If the above is not the case then there is an argument there is missing information.

  • In this case we need to clean or delimit the source data so it complies
  • This can often be done once and manual intervention is easier than building an algorithm as it will never be 100% accurate for all possible future data
  • If you have to keep reading the data with missing information (not fix it at source)
    • With manual intervention you could record the translation between the source and reformatted data to use as a lookup table for previous names
    • Then for each name you can check this lookup and if not recorded prompt the user to delineate it correctly.
1 Like

This is the standard of author field in bibtex:

So as the doco indicates the missing information on inbound names, is the algorithm used or “standard”;

BibTeX divides a person’s name into four parts:

  • First: First names or given names
  • Last: Last name or family name
  • von: a particle (e.g., de, de la, der, van, von)
  • jr: a suffix (e.g., Jr., Sr., III)

BibTeX’s internal name parser knows three ways these name parts can be combined:

  • Method 1: First von Last
  • Method 2: von Last, First
  • Method 3: von Last, Jr, First

However it seems to me, to appropriately apply this algorithm to the data, the list of “partials” and “suffixes” needs to be complete and I do not see Mr, Master, Mz OR Mac, Mc

The good news is, you can import bibtex data from different sources in better format!
As descrbed here BibTeX field: author [with examples] - BibTeX.com method 2 and 3 are much easier to process and fortunately several common tools like Google Scholar export bibtex data using Method 2.
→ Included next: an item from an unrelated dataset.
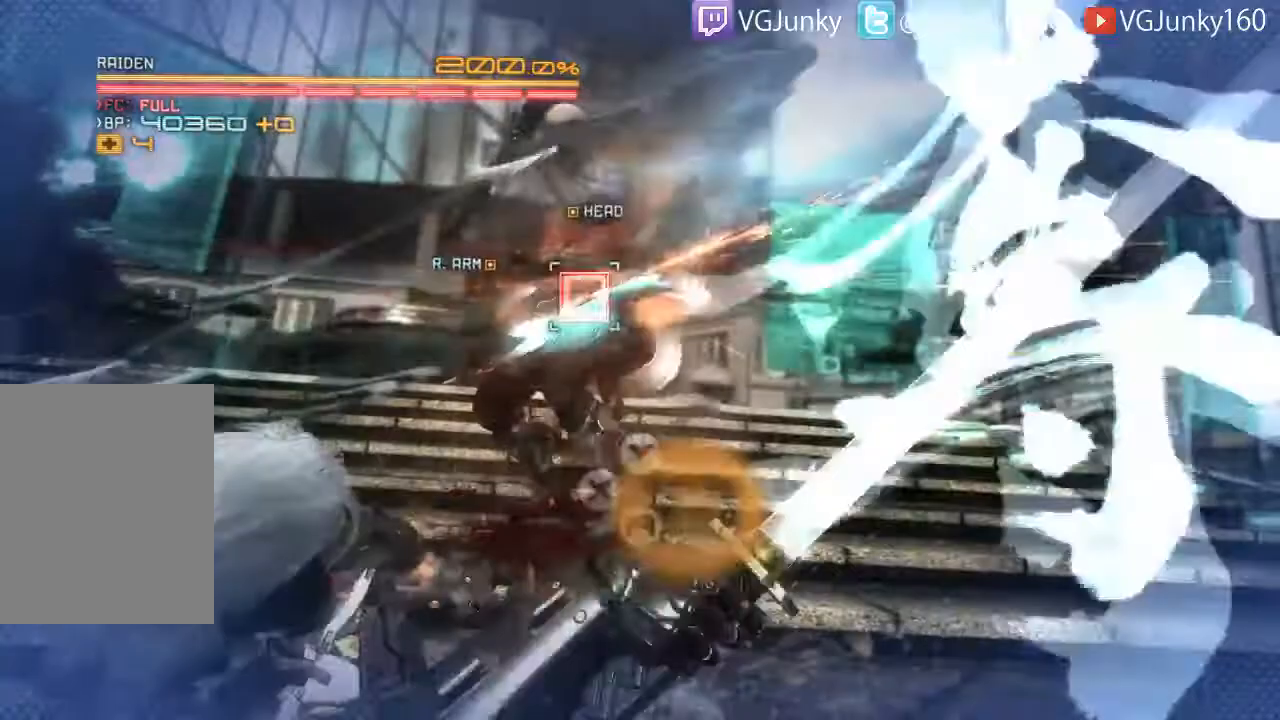
{"buttons": ["L2"], "left_stick": "center", "right_stick": "center", "events": []}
In bibliography standard like APA, MLA it is not common to use prefixes like Mr and Ms.

My workflow looks like as follows.

  • Use reference manager software Zotero to manage all references. All required information is obtained from website or other sources. Zotero provides a Chrome plugin to directly download reference information and full paper (PDF files) into a database.

  • Export reference into bibtex format from reference manager software. Better bibtex is a very useful Zotero plugin to export bibtext into file and clipboard.

  • Import bibtex into Tiddlywiki. The paste bin in Refnotes plugin is very useful and easy to use import bibtex file from clipboard.

  • Copy the cite key from Zotero as it is much easier to find the right reference from thousands of literature in Zotero.

Other software (e.g. Endnote, Mendeley) would have the similar features.

As I know, Zotero and Mendeley use Method 2 (i.e. von Last, First) as author format.

3 Likes

Hi Bangyou,
Nice description I added it to Refnotes doc as a sample workflow.

Zotero and betterbibtex should be configured to export bibtex into Refnotes. I wrote a post to document how I use Zotero with Refnotes .

Feel free to reuse or modify in any places you like. You can find the images, tid and markdown files from my repository. Please notice the image path is not correct in the tid file. I use node.js and put all images under ./files/images/.

3 Likes

Thank you! I cannot open the post but I saw the repo.